The enterprise parallel

The FIFA World Cup 2026™ serves as a live demonstration of what enterprise AI looks like when failure is not an option. The technical demands shaping the tournament increasingly mirror those facing enterprise IT leaders globally.

Enterprise operations and AI workloads now demand faster local decision-making, enhanced data sovereignty and lower latency. While centralised AI models remain essential, routing every inference request back to the cloud is often impractical in operational environments where resilience and responsiveness are critical.

This is reflected in wider enterprise investment patterns. According to IDC data, AI-capable devices and edge endpoints are now key investment priorities for organisations in Europe and the Middle East seeking to bring AI closer to where work happens. At the same time, 58% of IT leaders prefer hybrid AI models that balance performance with control and data sovereignty. AI strategies designed solely around centralised infrastructure risk creating bottlenecks, operational friction and compliance challenges around sovereignty and data handling.

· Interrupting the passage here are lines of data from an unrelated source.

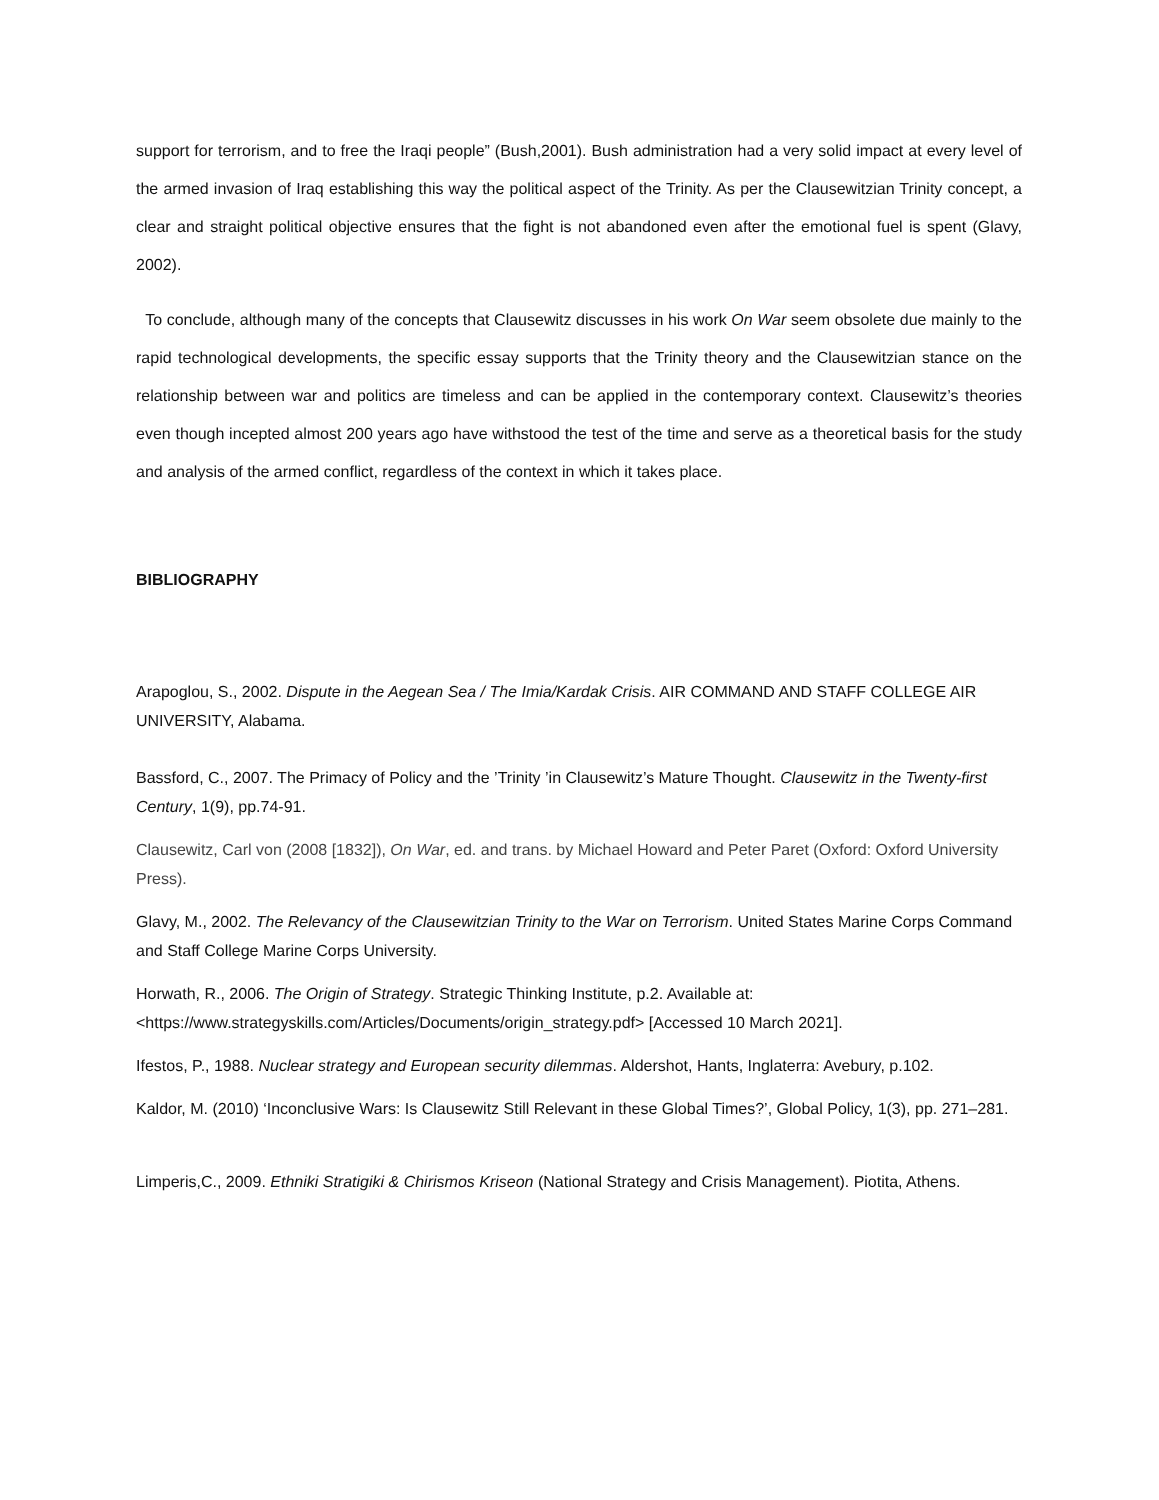support for terrorism, and to free the Iraqi people” (Bush,2001). Bush administration had a very solid impact at every level of the armed invasion of Iraq establishing this way the political aspect of the Trinity. As per the Clausewitzian Trinity concept, a clear and straight political objective ensures that the fight is not abandoned even after the emotional fuel is spent (Glavy, 2002).
To conclude, although many of the concepts that Clausewitz discusses in his work On War seem obsolete due mainly to the rapid technological developments, the specific essay supports that the Trinity theory and the Clausewitzian stance on the relationship between war and politics are timeless and can be applied in the contemporary context. Clausewitz’s theories even though incepted almost 200 years ago have withstood the test of the time and serve as a theoretical basis for the study and analysis of the armed conflict, regardless of the context in which it takes place.
BIBLIOGRAPHY
Arapoglou, S., 2002. Dispute in the Aegean Sea / The Imia/Kardak Crisis. AIR COMMAND AND STAFF COLLEGE AIR UNIVERSITY, Alabama.
Bassford, C., 2007. The Primacy of Policy and the ’Trinity ’in Clausewitz’s Mature Thought. Clausewitz in the Twenty-first Century, 1(9), pp.74-91.
Clausewitz, Carl von (2008 [1832]), On War, ed. and trans. by Michael Howard and Peter Paret (Oxford: Oxford University Press).
Glavy, M., 2002. The Relevancy of the Clausewitzian Trinity to the War on Terrorism. United States Marine Corps Command and Staff College Marine Corps University.
Horwath, R., 2006. The Origin of Strategy. Strategic Thinking Institute, p.2. Available at: <https://www.strategyskills.com/Articles/Documents/origin_strategy.pdf> [Accessed 10 March 2021].
Ifestos, P., 1988. Nuclear strategy and European security dilemmas. Aldershot, Hants, Inglaterra: Avebury, p.102.
Kaldor, M. (2010) ‘Inconclusive Wars: Is Clausewitz Still Relevant in these Global Times?’, Global Policy, 1(3), pp. 271–281.
Limperis,C., 2009. Ethniki Stratigiki & Chirismos Kriseon (National Strategy and Crisis Management). Piotita, Athens.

Devices are no longer passive endpoints connected to intelligence elsewhere. The operations behind the tournament provide IT leaders with a different blueprint that shows AI value is increasingly created in the interaction between device, user and decision – rather than exclusively inside the cloud or data center. This means devices are becoming intelligent systems in their own right, capable of capturing, processing and acting on information locally while remaining connected to wider AI ecosystems.

Whether the environment is a global sporting tournament, a manufacturing plant, a logistics network or a financial trading floor, the future of enterprise AI will likely depend less on where models are hosted and more on where intelligence is experienced. This increasingly begins with the device.